Огромная волосатая рука замахнулась, и Гидеон принял ломающий кости удар, пришедшийся на его бок и отбросивший его на добрые десять футов в жаркие объятия джунглей. Он так и остался лежать там — оглушенный и пронзенный всепоглощающей болью — не в состоянии пошевелиться. Но разъяренное чудовище не собиралось на этом останавливаться. С очередным гротескным и вызывающим мороз по коже ревом, оно налетело на Гидеона, и, снова занеся напоминавшую бетонную плиту руку, обрушило на мужчину еще один сокрушительный удар…

51

Сознание возвращалось постепенно, с трудом пробиваясь сквозь завесу боли. Гидеон очнулся в полумраке. Он то приходил в сознание, то снова терял его, смутно осознавая, что над ним кто-то склонился. Медленно обрывки воспоминаний того, что произошло, вернулись к нему. Он попытался пошевелиться и почувствовал, как кто-то приподнял его голову и поднес к губам воду. Это была Амико.

— Боже мой… Какой кошмар… — простонал он.

— Я так рада, что ты очнулся.

— Больно…

— Я знаю. Выпей немного воды.

Он сделал глоток.

— Где…?

— Мы в пещере.

— И ты… как ты…

— Я в порядке. Почти поправилась.

— Как долго я был в отключке?

— Чуть больше суток.

Гидеон снова прилег. Ничего из услышанного им сейчас не имело смысла. Как ей может быть лучше? Почему они были в пещере?

Нападение. Чудовище. Это был кошмар? Или реальность?

— Мне снился кошмар. Как будто меня атаковал какой-то монстр.

— Это не кошмар. Это реальность. Мы его пленники.
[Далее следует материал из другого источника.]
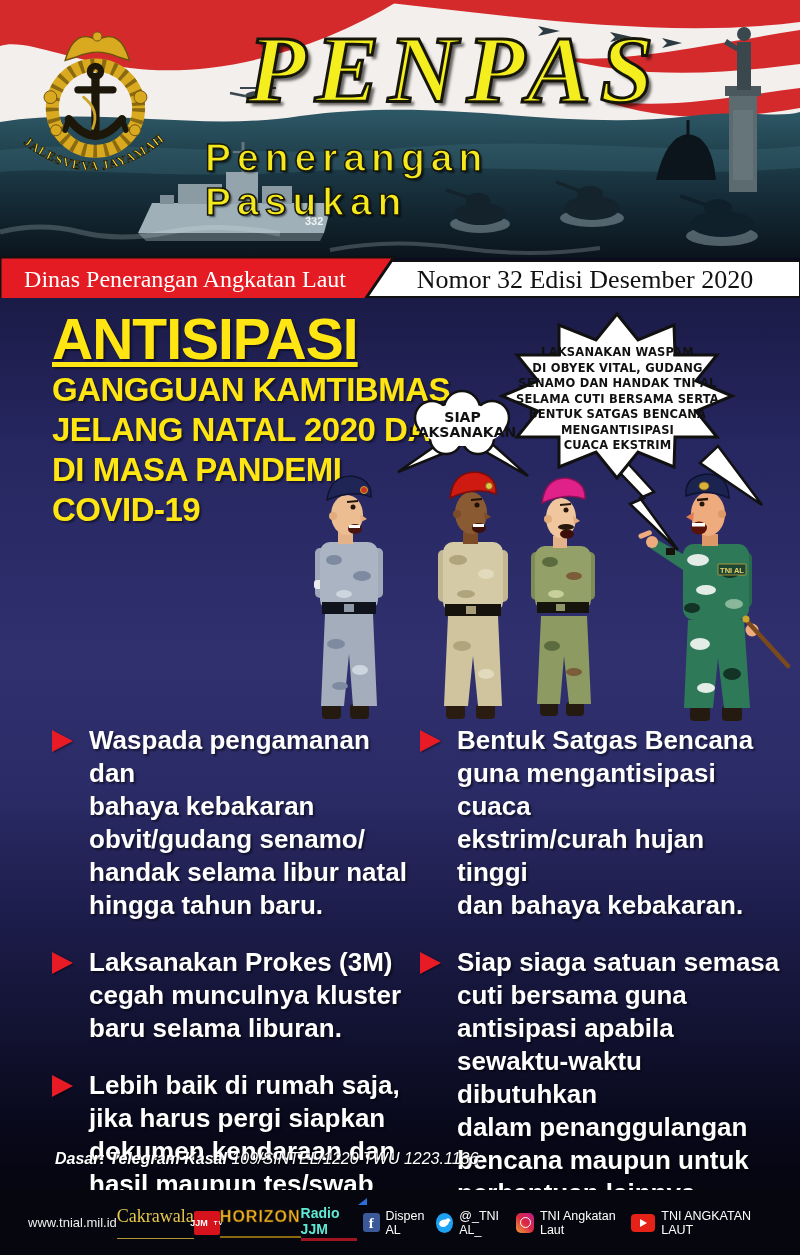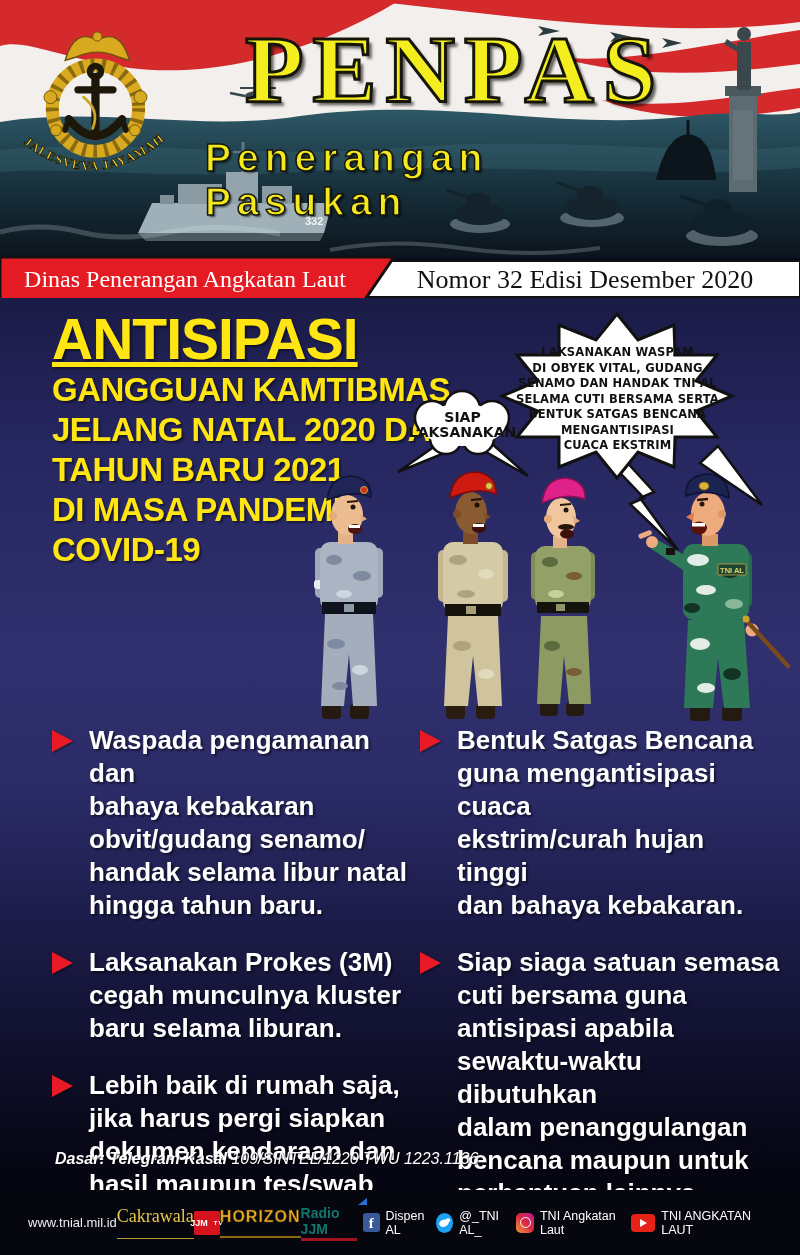--- a/index.html
+++ b/index.html
@@ -7,21 +7,21 @@
   .poster{position:relative;width:800px;height:1255px;overflow:hidden;
           font-family:"Liberation Sans",sans-serif;background:#0a0a1f;}
 
   
   .header{position:absolute;top:0;left:0;width:800px;height:258px;}
   .header-art{position:absolute;inset:0;}
   .logo-wrap{position:absolute;top:6px;left:10px;width:170px;height:220px;}
   .penpas-title{position:absolute;left:200px;top:22px;width:510px;text-align:center;
       font-family:"Liberation Serif",serif;font-weight:bold;font-size:96px;line-height:1;
       color:#f4ee1e;letter-spacing:9px;-webkit-text-stroke:3px #15150a;
-      text-shadow:4px 4px 3px rgba(0,0,0,.6), -1px -1px 0 #fffdb0;}
+      text-shadow:4px 4px 3px rgba(0,0,0,.6), -1px -1px 0 #fffdb0;font-style:italic;}
   .penpas-sub{position:absolute;left:205px;top:118px;width:500px;text-align:left;
       font-size:39px;font-weight:bold;letter-spacing:6px;color:#f4e81e;
       -webkit-text-stroke:1.5px #15150a;text-shadow:2px 2px 2px rgba(0,0,0,.6);margin-top:18px;}
 
   
   .banner{position:absolute;top:256px;left:0;width:800px;height:46px;}
 
   
   .body{position:absolute;top:298px;left:0;width:800px;height:892px;
     background:linear-gradient(180deg,#1b1b47 0%,#262660 16%,#30306f 40%,#2b2b67 55%,
@@ -59,21 +59,21 @@
   .f-item{display:flex;align-items:center;gap:6px;color:#fff;font-size:12.5px;}
   .f-web{font-size:13px;color:#eee;}
   .f-cakrawala{font-family:"Liberation Serif",serif;color:#e7c84a;font-size:18px;
       border-bottom:1px solid #b69833;padding-bottom:11px;}
   .f-jjmtv{width:26px;height:24px;background:#d6131c;border-radius:2px;color:#fff;
       display:flex;align-items:center;justify-content:center;
       font-size:9px;font-weight:bold;line-height:8px;}
   .f-jjmtv .tv{font-size:6px;letter-spacing:1px;}
   .f-horizon{color:#f0b429;font-weight:bold;font-size:16px;letter-spacing:1px;
       -webkit-text-stroke:.6px #5a3c00;border-bottom:2px solid #8a6a10;padding-bottom:10px;}
-  .f-radio{color:#0f766e;font-weight:bold;font-size:14px;position:relative;}
+  .f-radio{color:#5eead4;font-weight:bold;font-size:14px;position:relative;}
   .f-radio .antenna{position:absolute;right:-4px;top:-7px;width:0;height:0;
       border-bottom:7px solid #2a6fd6;border-left:9px solid transparent;}
   .f-radio .subbar{display:block;height:3px;width:90%;background:#a01420;margin-top:1px;}
   .icon-fb{width:19px;height:19px;background:#3b5998;border-radius:3px;color:#fff;
       font-family:"Liberation Serif",serif;font-weight:bold;font-size:15px;
       display:flex;align-items:flex-end;justify-content:center;line-height:17px;}
   .icon-tw{width:20px;height:20px;background:#1da1f2;border-radius:50%;
       display:flex;align-items:center;justify-content:center;}
   .icon-ig{width:20px;height:20px;border-radius:5px;
       background:linear-gradient(45deg,#f09433,#e6683c,#dc2743,#cc2366,#bc1888);
@@ -222,21 +222,20 @@
       <text x="585" y="32" text-anchor="middle" font-family="Liberation Serif, serif" font-size="26" fill="#111111">Nomor 32 Edisi Desember 2020</text>
     </svg>
   </div>
 
   <main class="body">
 
     <div class="headline">
       <div class="h-big">ANTISIPASI</div>
       <div class="h-line">GANGGUAN KAMTIBMAS</div>
       <div class="h-line">JELANG NATAL 2020 DAN</div>
-      <div class="h-line">TAHUN BARU 2021</div>
       <div class="h-line">DI MASA PANDEMI</div>
       <div class="h-line">COVID-19</div>
     </div>
 
     <svg class="bubble-layer" viewBox="0 0 800 300">
 
       <g>
         <polygon points="438,146 398,174 452,152" fill="#fff" stroke="#111" stroke-width="2.5"></polygon>
         <polygon points="472,146 528,178 490,144" fill="#fff" stroke="#111" stroke-width="2.5"></polygon>
         <circle cx="432" cy="120" r="17" fill="#fff" stroke="#111" stroke-width="2.5"></circle>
— Пленники? — воскликнул мужчина и попытался сесть, но его голову пронзила резкая боль, и, содрогнувшись, он опять лег. — Как это получилось?

Собираясь словами, Амико отложила флягу из тыквы. Гидеон попытался в полумраке сосредоточиться на ней, но у него закружилась голова.

— После того, как ты ушел, мне стало хуже. Намного хуже. Рана воспалилась, лихорадка усилилась. Я не могла двинуться с места, где ты меня оставил и чувствовала, будто горю заживо. Видимо, я впала в беспамятство и стала бредить. Точно не помню, возможно, я даже что-то кричала или просто несла всякую чушь. И тогда-то… появилось одноглазое существо. Я думала, у меня галлюцинация. Оно — вернее, он — осторожно кружил рядом, рыча на меня. Боже, ты и представить себе не можешь, как я испугалась, когда, наконец, поняла, что… это не сон. Я думаю, мою жизнь спасло то, что я производила впечатление слишком больной и слабой, чтобы он принял меня за угрозу. В конце концов, закончив осмотр, он подошел ближе и несколько раз несильно меня толкнул. Затем похлопал по лицу, толкнул сильнее, дернул за волосы. Я пыталась кричать, на что он издал ужасный звук, чем сильно меня испугал. А потом он сорвал повязку с моей раны.

— Ублюдок…

— Гидеон, я думаю, что этот монстр, ей-богу, живой циклоп.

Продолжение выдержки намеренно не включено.